The climate we’re in today is too familiar. This film depicts the racial injustice and prejudice that black people receive [encounter] on a day to day basis. Something as simple as going on a date and making it back home safely without fear of being pulled over and harassed unnecessarily by law enforcement in this country is an ongoing occurrence. Audiences will be able to relate to this project; this piece of art touches on trust, racism and more importantly, black love.
Why do you feel stories like Queen & Slim needs to be told?
It’s vital that black stories are expressed through the lens of black people. Our stories are usually whitewashed to the point [where] it becomes upsetting to view. Too many of our stories of traumas and triumphs are downplayed as if they hold no significant value to this country. Whether it is via film or music, the struggles we’ve endured should be showcased without filters. Our voices need to be heard from a position of authority. Lena Waithe and Melina Matsoukas did a phenomenal job at painting these images.
How does spoken word compare to acting?
Honestly, memorizing my own poems and then having to know a script that I didn’t write, was a slightly weird transitioning. The lines are delivered in a certain cadence when performing poetry. The script must be delivered in a certain way, so while you’re acting it doesn’t come off as “acting” or lines being read.
Poetry is something that I’ve been a part of for 16 years. I was introduced to Will “Da Real One” Bell by a teacher in high school, who I affectionately call “Blue.” After I met Will, writing became the biggest influence in my life. Before I ever considered picking up a script, I was stuck on writing poems. It was different and exciting to me. There was no greater feeling than writing a poem, committing it to memory and then sharing it at a venue. Poetry will always be there for me because it’s the foundation.
It’s not the toughest transition, but there are some differences and similarities in both crafts. Both have allowed me to strengthen my public speaking and with me being a natural introvert, it’s provided me with an opportunity to focus on my shortcomings.
Can you share some of your experiences while traveling the globe as a spoken word artist?
My very first feature performance was in the Turks and Caicos with Will Bell. Towards the end of 2018, I was the featured poet at New York University in Abu Dhabi and London. Some of the best and worst experiences have occurred while traveling the world performing poetry.
I’ve been robbed while on the road. I’ve been stranded and slept on a few benches because things were not working in my favor. I never allowed any of these things to deter the mission. When such things would happen, I would just tell myself that it’s just more pages for my memoir. Traveling the globe can be fun and dangerous because it can be so unpredictable, and if you’re not from a certain area you stick out like a sore thumb. So sometimes that invites trouble.

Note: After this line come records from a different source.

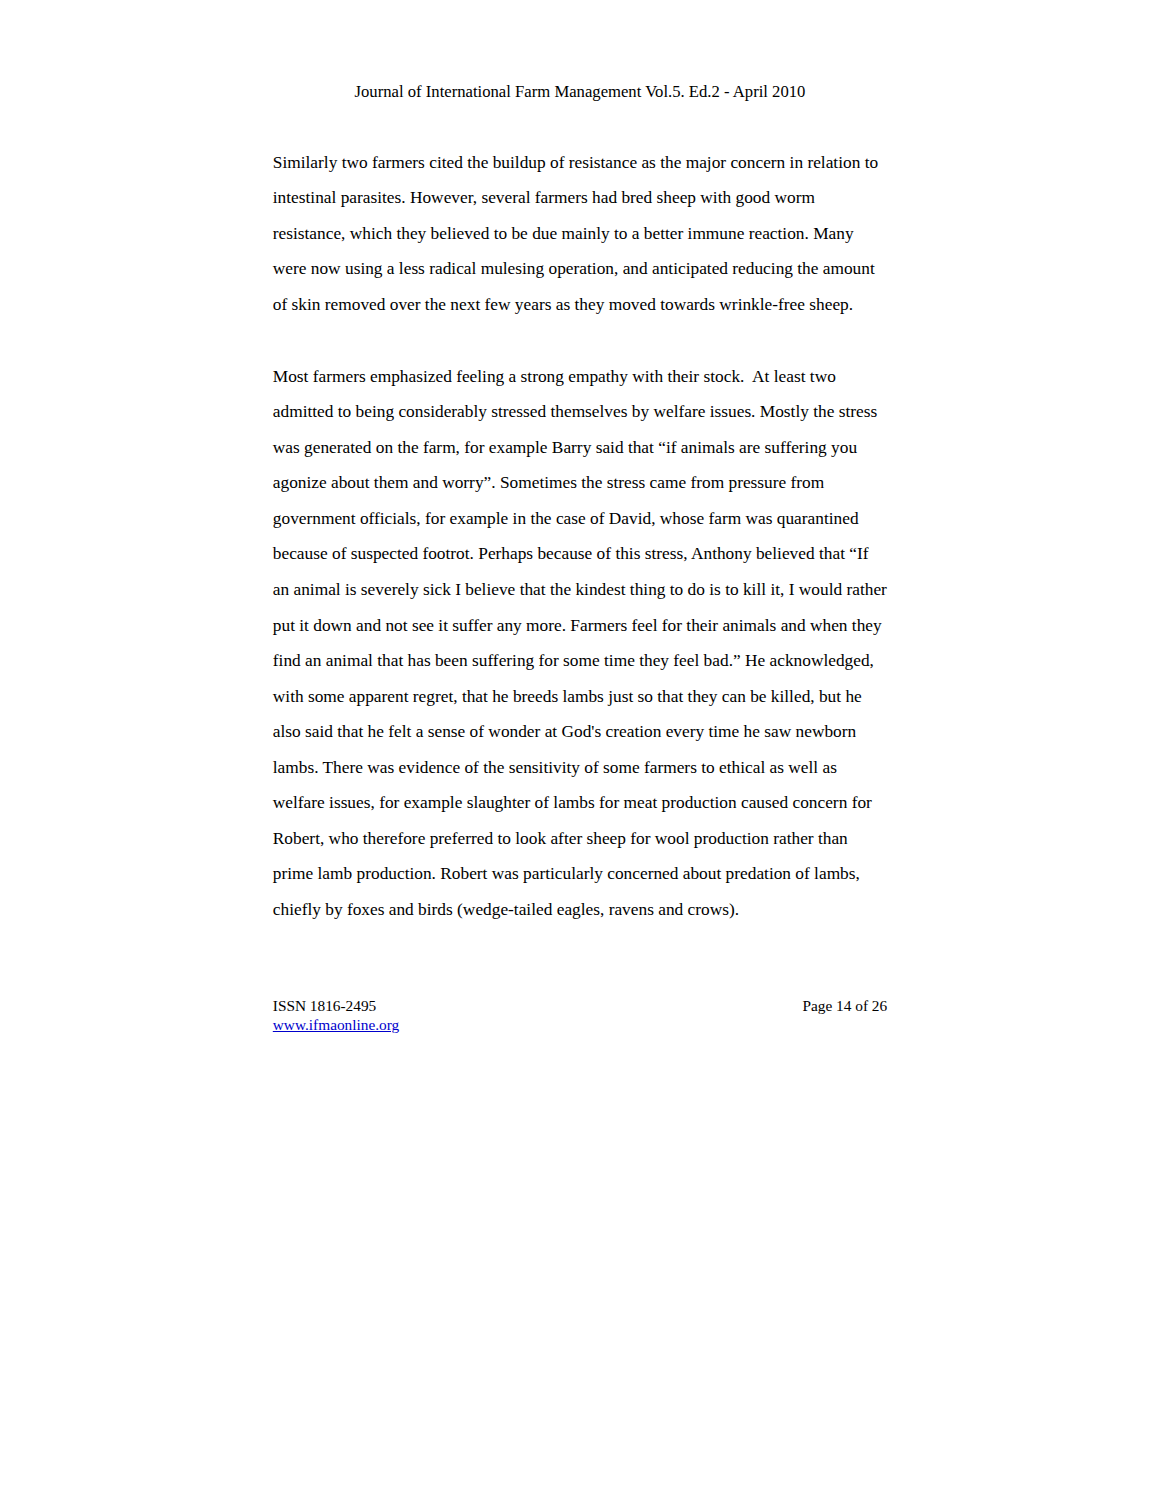Journal of International Farm Management Vol.5. Ed.2 - April 2010
Similarly two farmers cited the buildup of resistance as the major concern in relation to intestinal parasites. However, several farmers had bred sheep with good worm resistance, which they believed to be due mainly to a better immune reaction. Many were now using a less radical mulesing operation, and anticipated reducing the amount of skin removed over the next few years as they moved towards wrinkle-free sheep.
Most farmers emphasized feeling a strong empathy with their stock. At least two admitted to being considerably stressed themselves by welfare issues. Mostly the stress was generated on the farm, for example Barry said that “if animals are suffering you agonize about them and worry”. Sometimes the stress came from pressure from government officials, for example in the case of David, whose farm was quarantined because of suspected footrot. Perhaps because of this stress, Anthony believed that “If an animal is severely sick I believe that the kindest thing to do is to kill it, I would rather put it down and not see it suffer any more. Farmers feel for their animals and when they find an animal that has been suffering for some time they feel bad.” He acknowledged, with some apparent regret, that he breeds lambs just so that they can be killed, but he also said that he felt a sense of wonder at God's creation every time he saw newborn lambs. There was evidence of the sensitivity of some farmers to ethical as well as welfare issues, for example slaughter of lambs for meat production caused concern for Robert, who therefore preferred to look after sheep for wool production rather than prime lamb production. Robert was particularly concerned about predation of lambs, chiefly by foxes and birds (wedge-tailed eagles, ravens and crows).
ISSN 1816-2495
www.ifmaonline.org
Page 14 of 26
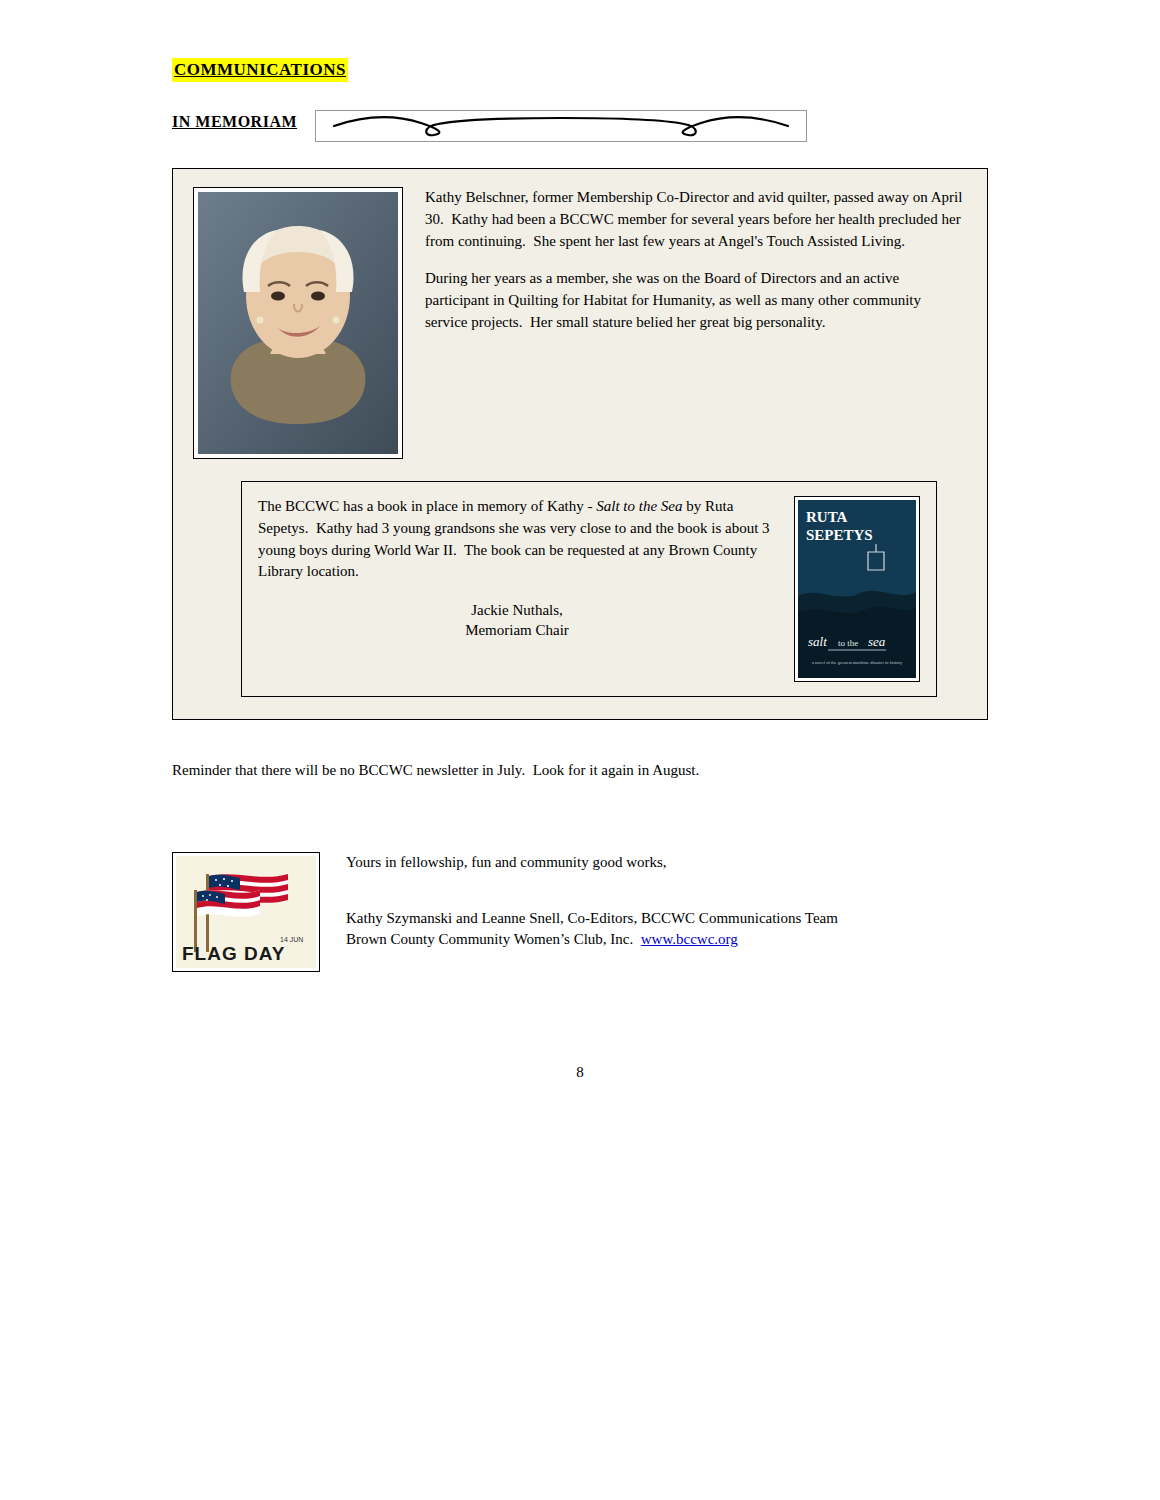COMMUNICATIONS
IN MEMORIAM
Kathy Belschner, former Membership Co-Director and avid quilter, passed away on April 30. Kathy had been a BCCWC member for several years before her health precluded her from continuing. She spent her last few years at Angel's Touch Assisted Living.
During her years as a member, she was on the Board of Directors and an active participant in Quilting for Habitat for Humanity, as well as many other community service projects. Her small stature belied her great big personality.
The BCCWC has a book in place in memory of Kathy - Salt to the Sea by Ruta Sepetys. Kathy had 3 young grandsons she was very close to and the book is about 3 young boys during World War II. The book can be requested at any Brown County Library location.
Jackie Nuthals,
Memoriam Chair
RUTA SEPETYS salt to the sea a novel of the greatest maritime disaster in history
Reminder that there will be no BCCWC newsletter in July. Look for it again in August.
FLAG DAY 14 JUN
Yours in fellowship, fun and community good works,
Kathy Szymanski and Leanne Snell, Co-Editors, BCCWC Communications Team
Brown County Community Women’s Club, Inc. www.bccwc.org
8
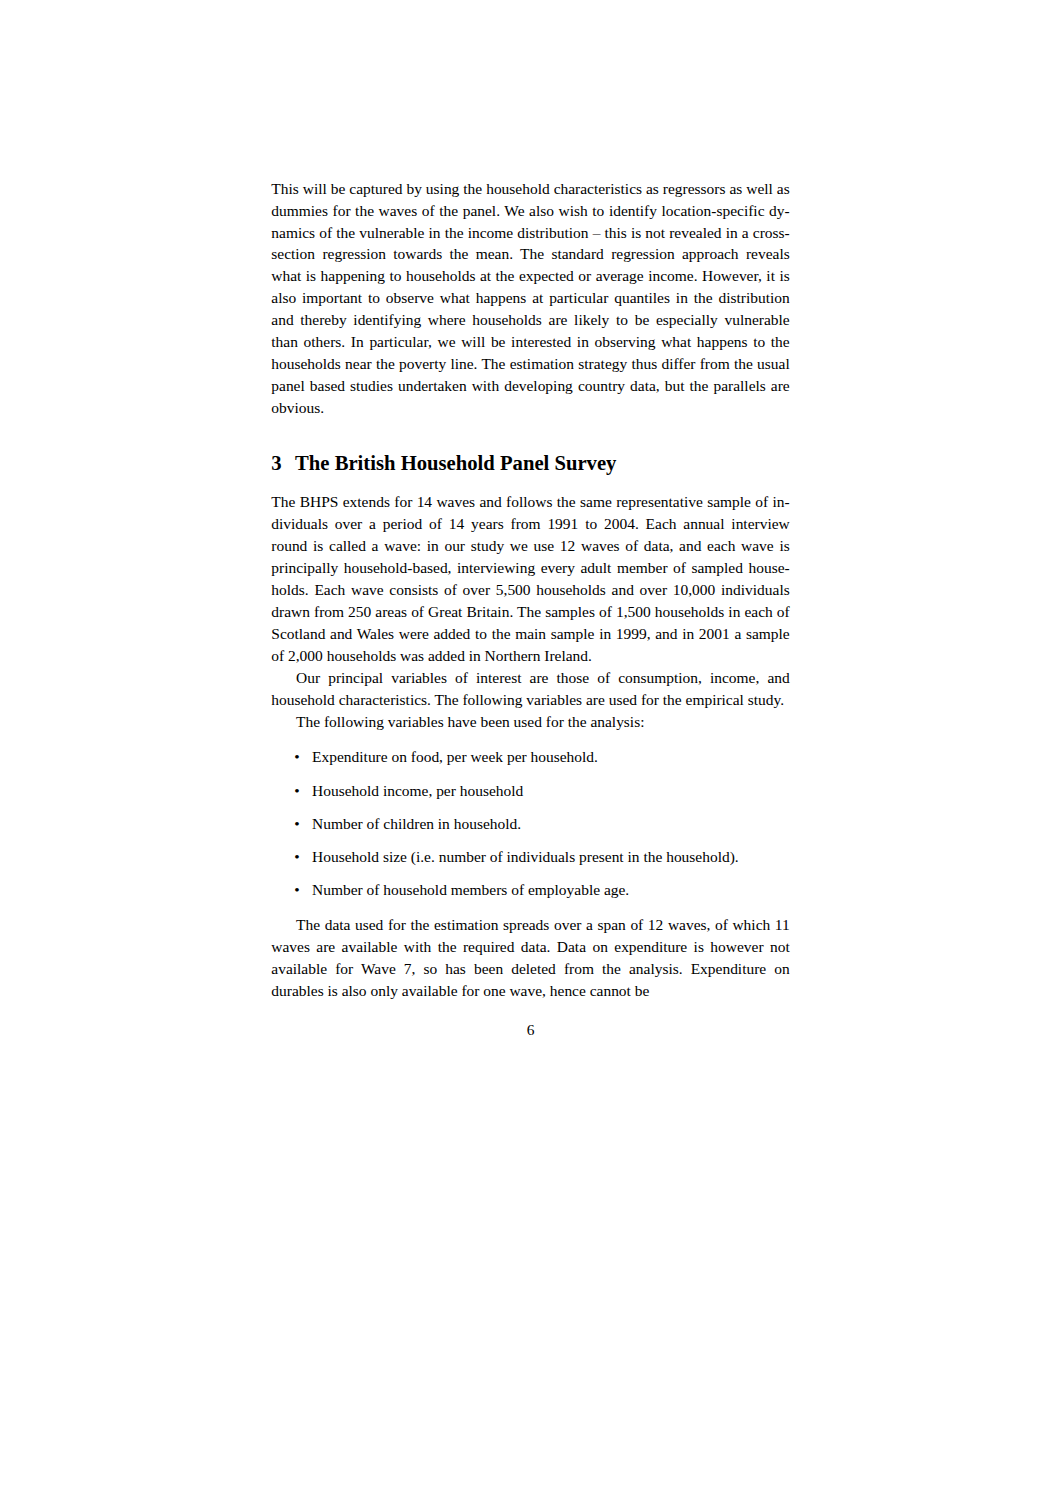This will be captured by using the household characteristics as regressors as well as dummies for the waves of the panel. We also wish to identify location-specific dynamics of the vulnerable in the income distribution – this is not revealed in a cross-section regression towards the mean. The standard regression approach reveals what is happening to households at the expected or average income. However, it is also important to observe what happens at particular quantiles in the distribution and thereby identifying where households are likely to be especially vulnerable than others. In particular, we will be interested in observing what happens to the households near the poverty line. The estimation strategy thus differ from the usual panel based studies undertaken with developing country data, but the parallels are obvious.
3 The British Household Panel Survey
The BHPS extends for 14 waves and follows the same representative sample of individuals over a period of 14 years from 1991 to 2004. Each annual interview round is called a wave: in our study we use 12 waves of data, and each wave is principally household-based, interviewing every adult member of sampled households. Each wave consists of over 5,500 households and over 10,000 individuals drawn from 250 areas of Great Britain. The samples of 1,500 households in each of Scotland and Wales were added to the main sample in 1999, and in 2001 a sample of 2,000 households was added in Northern Ireland.
Our principal variables of interest are those of consumption, income, and household characteristics. The following variables are used for the empirical study.
The following variables have been used for the analysis:
Expenditure on food, per week per household.
Household income, per household
Number of children in household.
Household size (i.e. number of individuals present in the household).
Number of household members of employable age.
The data used for the estimation spreads over a span of 12 waves, of which 11 waves are available with the required data. Data on expenditure is however not available for Wave 7, so has been deleted from the analysis. Expenditure on durables is also only available for one wave, hence cannot be
6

Why is being creative important to you?
Being able to create anything provides me with a certain satisfaction that if I put my mind to something, I have the skill to bring it to life. There’s a freedom that comes from creating that you can’t get anywhere else. Creating has been a way of life for so long [that] I don’t see myself not being able to do so. My life revolves around it.
What is your dream project?
My dream project, outside of writing and directing my own Miami-based series, will have to be portraying former MLB pitcher Dock Ellis. My first love is baseball, and I am a former pitcher and center fielder. I think his story would be a compelling story to portray. I’ve been wanting to do that project for about six years now. That right there would be a dream come true to me.
What can fans expect from you in the near future?
You can expect to see me in more movies. I’m very strategic and careful with how I move and who I engage with at this time, but you can count on seeing me on the silver screen.